Cezaevlerindeki tutukluların açlık grevi direnişinin 39’uncu gününe girdiğini söyleyen Yüksekdağ, cezaevlerinde insanlık dışı müdahalelere karşı direnen “özgürlük tutsakları”nın yanında olduklarını belirterek, kendilerine selam gönderdi.

'BU VATANI SİZE YEM ETMEYECEĞİZ'

AKP'nin grup toplantısında AKP Genel Başkanı Ahmet Davutoğlu'nun yeniden gündeme getirdiği milletvekili dokunulmazlıklarının kaldırılmasına ilişkin girişimler hakkında da konuşan Yüksekdağ, “Biz milletvekili dokunulmazlığını senden mi aldık?
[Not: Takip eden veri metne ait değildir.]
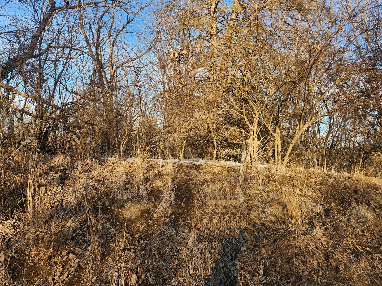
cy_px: 143
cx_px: 191
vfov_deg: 58.9
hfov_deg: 73.9
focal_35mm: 23
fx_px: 254
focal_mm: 5.4
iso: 20
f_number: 1.8
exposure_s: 1/300
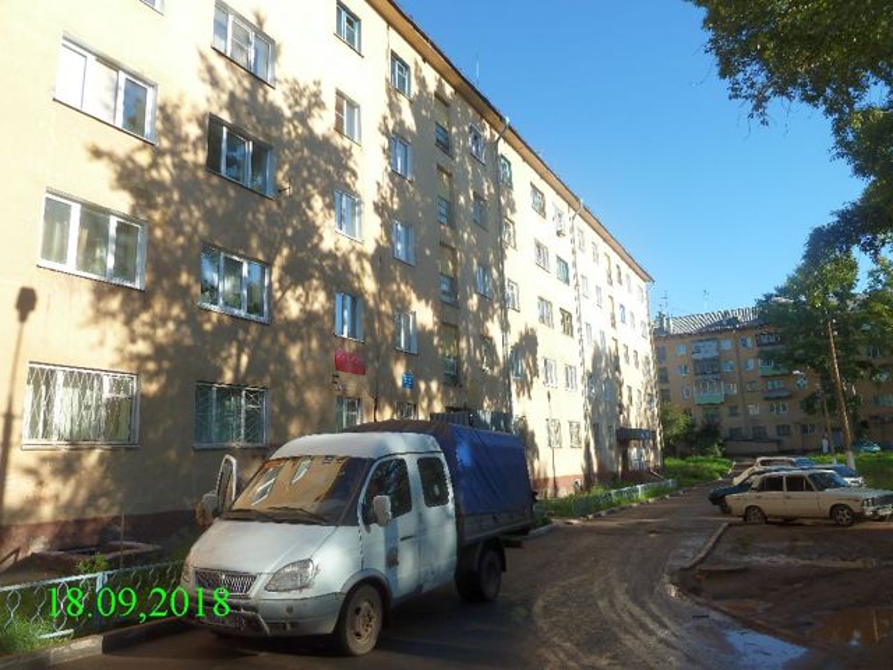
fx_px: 645
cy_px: 335
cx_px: 446
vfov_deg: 54.9
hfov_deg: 69.4
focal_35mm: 25
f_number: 3.3
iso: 80
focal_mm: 4.1
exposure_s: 1/320
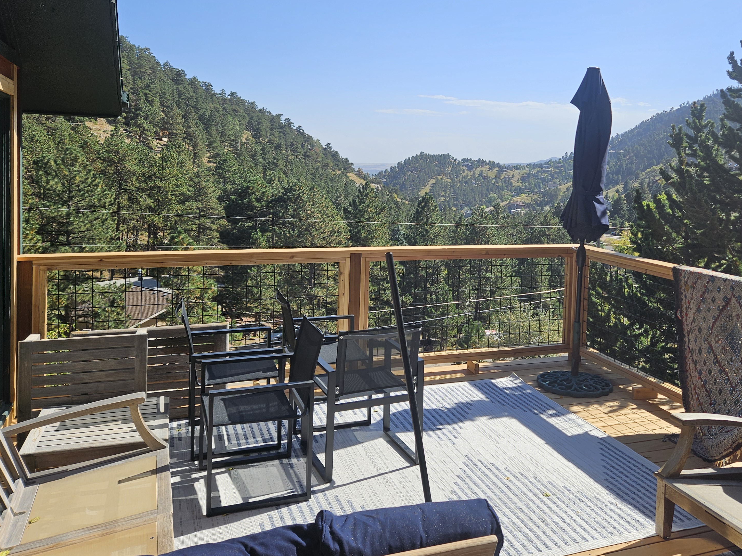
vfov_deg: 43.7
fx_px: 686
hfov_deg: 56.4
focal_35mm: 32
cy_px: 196
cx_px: 440
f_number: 1.8
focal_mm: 5.4
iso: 25
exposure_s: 1/1951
Sen mi verdin? Bize bu dokunulmazlığı halklarımızın mücadelesi verdi. Sen oylarla seçildiysen bizler de o halkın oylarıyla seçildik. Dertleri HDP. İntikam almak. Ama bunu başaramayacaklar. HDP grubuna milletvekillerine her baktıklarında ödleri patlıyor. Biz onların yüzüne tutulmuş bir aynayız. Bütün saldırılara rağmen biz Meclis'te, sokakta sizin baktığınız her yerde varız. AKP saray kolonileri kurarak kendi vatandaşlarınızı yaratmaya çalışıyorsunuz. Biz sarayın vatandaşı olmadık olmayacağız. Ortak vatanın vatandaşlarıyız. Size karşı mücadele edeceğiz bu vatanı da size yem etmeyeceğiz, parçalatıp böldürmeyeceğiz" dedi.
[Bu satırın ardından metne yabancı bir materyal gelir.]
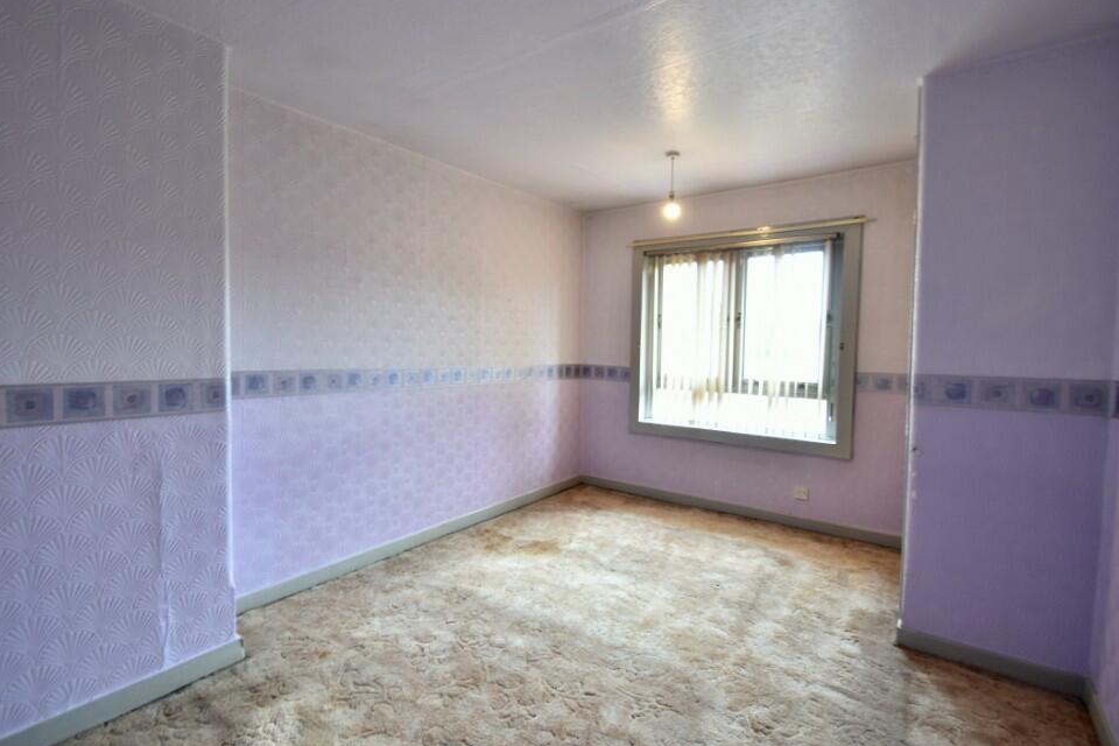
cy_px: 354
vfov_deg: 73.7
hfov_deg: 96.7
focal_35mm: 16
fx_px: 497
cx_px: 542
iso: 140
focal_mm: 10
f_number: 4.5
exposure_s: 1/15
Yüksekdağ, Cumhurbaşkanı Erdoğan’ın “Ya baş eğeceksiniz, ya baş vereceksiniz” tehdidine karşı “Bizim baş verdiğimiz doğrudur ama tarih de biliyor ki hiç baş eğmedik, eğmeyiz” yanıtını verdi.
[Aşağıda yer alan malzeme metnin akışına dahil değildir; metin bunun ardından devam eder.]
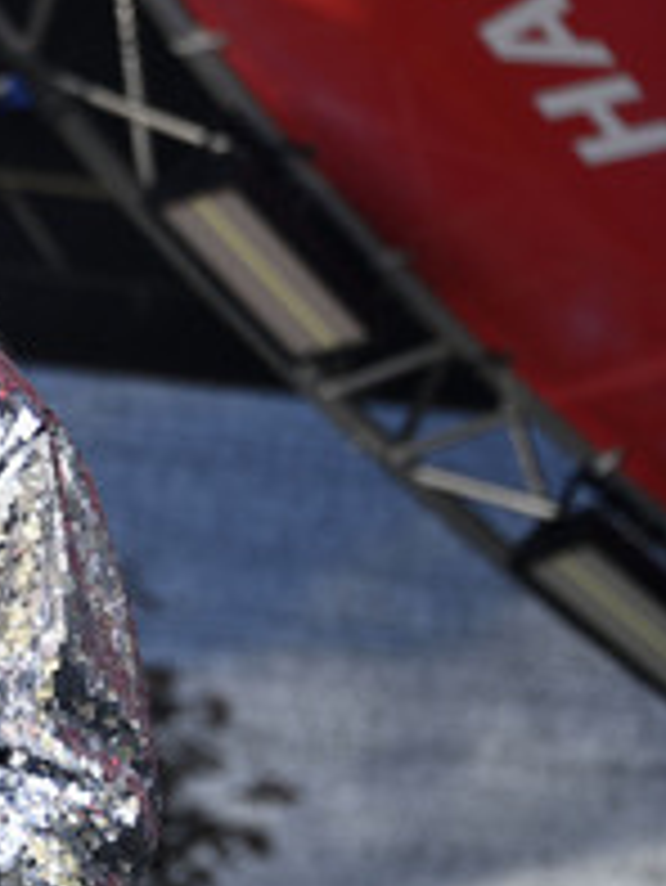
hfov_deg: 5.5
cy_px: 504
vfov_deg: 7.4
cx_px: -209
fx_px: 6868
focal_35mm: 268
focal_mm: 122
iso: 320
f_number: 5.6
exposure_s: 1/320
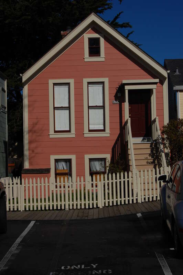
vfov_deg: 31.9
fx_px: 481
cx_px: 92
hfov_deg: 21.5
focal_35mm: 63
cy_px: 138
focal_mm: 42
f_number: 16
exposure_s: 1/500
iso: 200
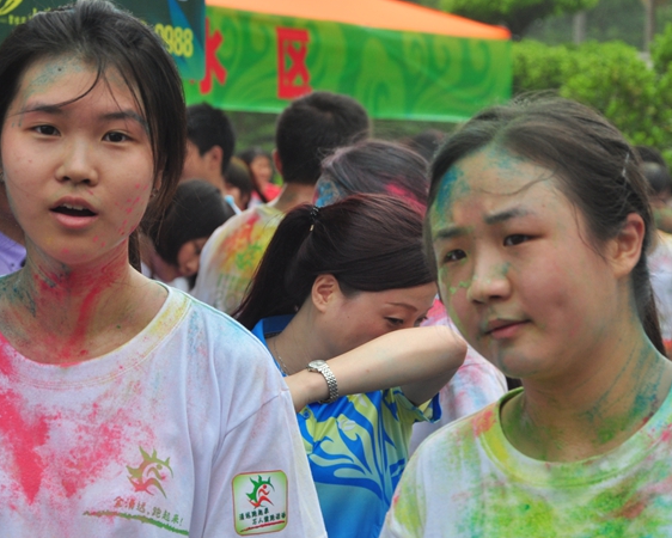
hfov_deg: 13.8
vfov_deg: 11.0
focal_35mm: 140
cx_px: 313
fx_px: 2785
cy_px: 292
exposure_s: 1/500
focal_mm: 70
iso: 250
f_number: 7.1
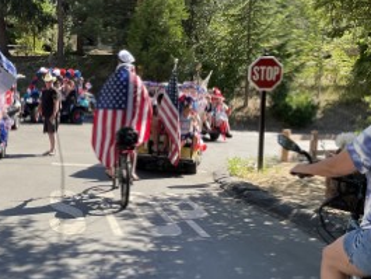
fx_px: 525
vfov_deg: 29.7
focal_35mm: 49
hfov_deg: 37.2
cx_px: 63
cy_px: 147
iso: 32
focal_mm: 4.2
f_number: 1.6
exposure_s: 1/682
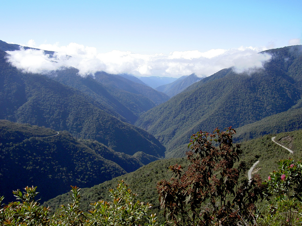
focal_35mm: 39
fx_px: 340
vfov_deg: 36.8
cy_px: 113
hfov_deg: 47.9
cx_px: 151
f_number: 4.7
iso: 100
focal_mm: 8
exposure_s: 1/400
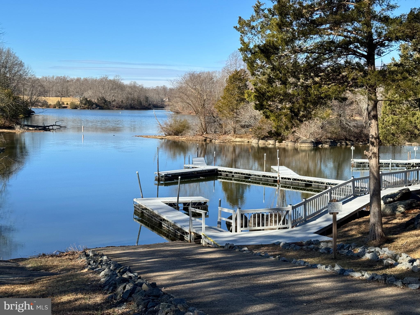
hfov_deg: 39.7
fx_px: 582
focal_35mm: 48
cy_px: 158
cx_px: 210
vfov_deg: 30.3
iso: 64
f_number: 1.78
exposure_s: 1/3610
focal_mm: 6.76
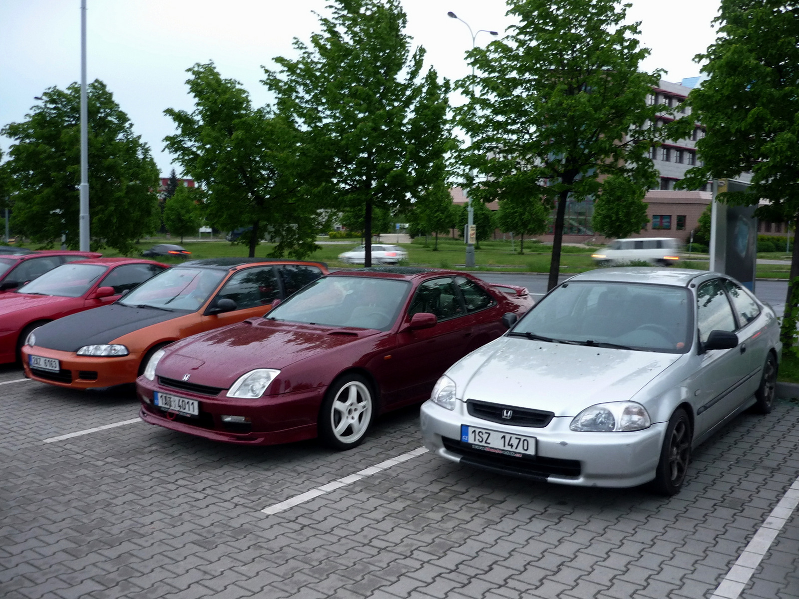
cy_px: 300
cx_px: 400
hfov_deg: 55.4
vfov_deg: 42.9
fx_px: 762
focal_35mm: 33
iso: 200
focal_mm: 5.5
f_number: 2.8
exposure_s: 1/15
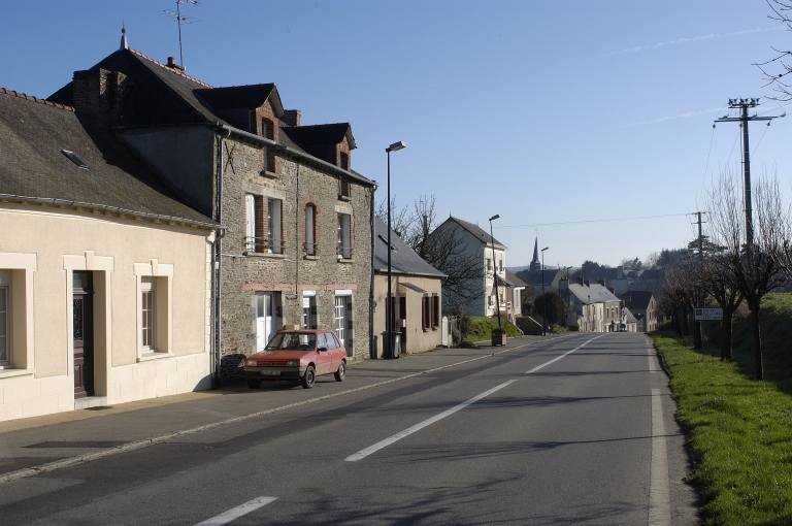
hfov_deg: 46.5
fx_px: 923
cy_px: 263
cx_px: 396
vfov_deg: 31.8
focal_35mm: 42
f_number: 16
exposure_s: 1/160
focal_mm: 28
'TRİBÜNLER TESLİM OLMAYACAK'

Yüksekdağ, Beşiktaş stadının açılışının AKP , saray devlet protokolüne dönüştürüldüğünü söyleyerek, "3 büyük 4 büyüklerin değil saray taraftarı olmak zorundasınız. Saray taraftarı olmayan stada giremiyor. Onlar boş statlarda eğlenebilirler. Bizler onların bu aymazlığı karşısında her yerde demokrasiden yana taraf olarak tutumuzu ortaya koyacağız. Stadın gerçek açılışında Gezi ruhu ve faşizme karşı tutum alan Beşiktaş taraflarını selamlıyorum. Gaza, suya inat tribün faşizme teslim olmayacak" diye konuştu.